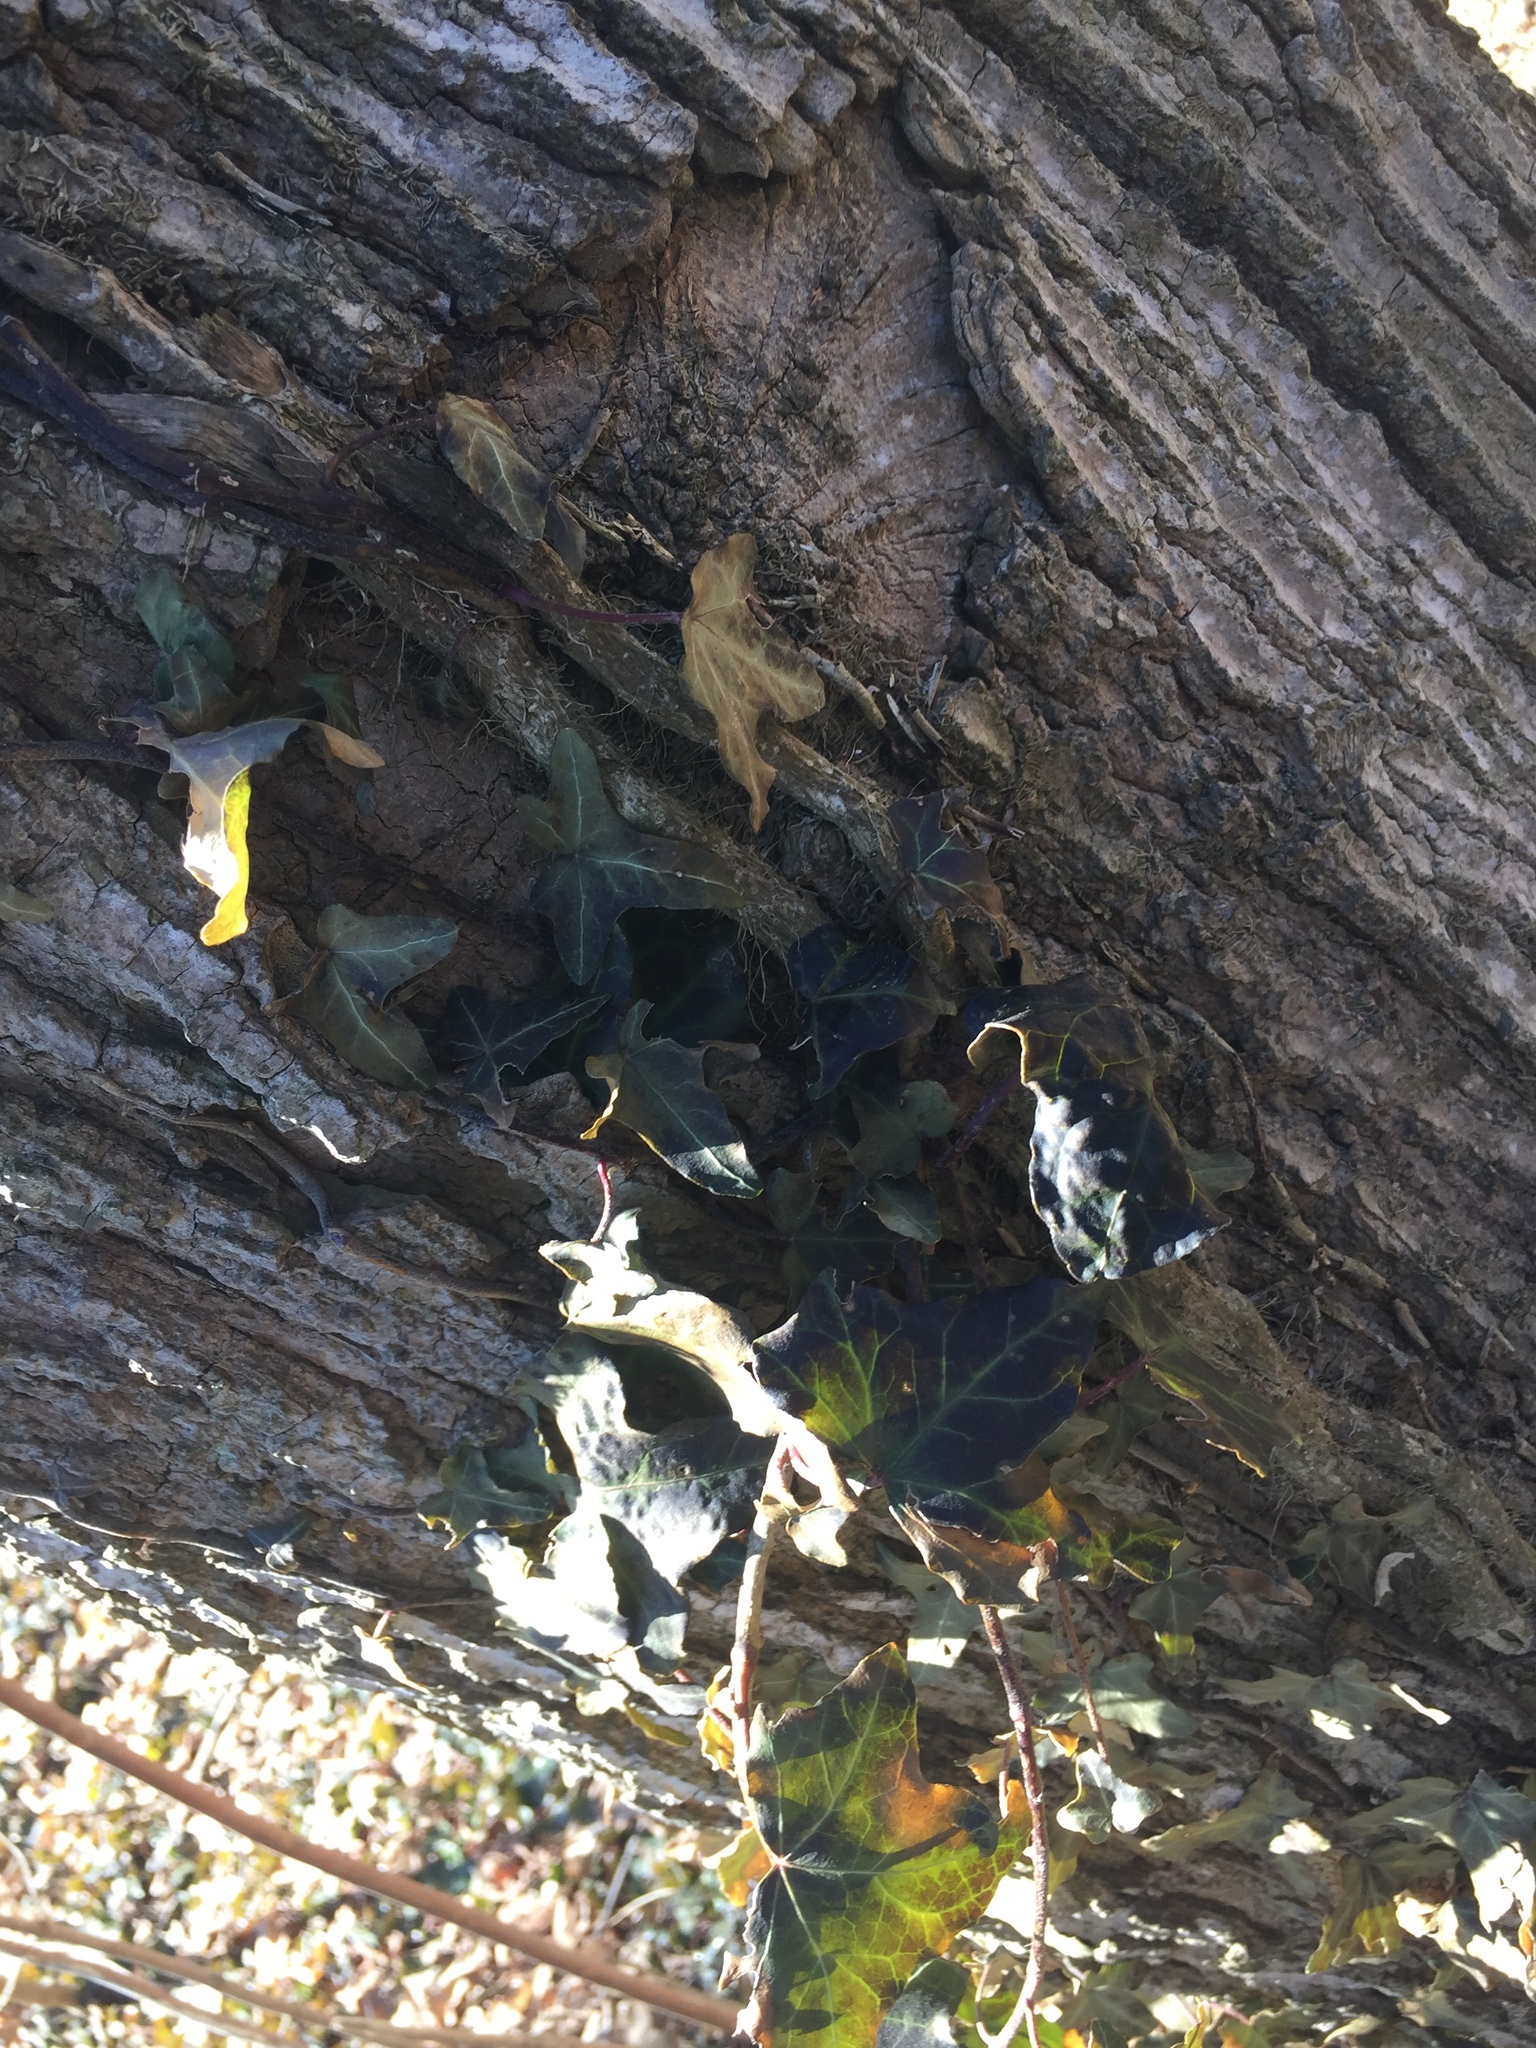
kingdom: Plantae
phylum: Tracheophyta
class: Magnoliopsida
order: Apiales
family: Araliaceae
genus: Hedera
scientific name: Hedera helix
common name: Ivy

※

GOAL: Update the stretch of entries from the line containing "class: Magnoliopsida" through the end, changing "common name" to "vernacular name" and leaving everything else as it is.

RESULT:
class: Magnoliopsida
order: Apiales
family: Araliaceae
genus: Hedera
scientific name: Hedera helix
vernacular name: Ivy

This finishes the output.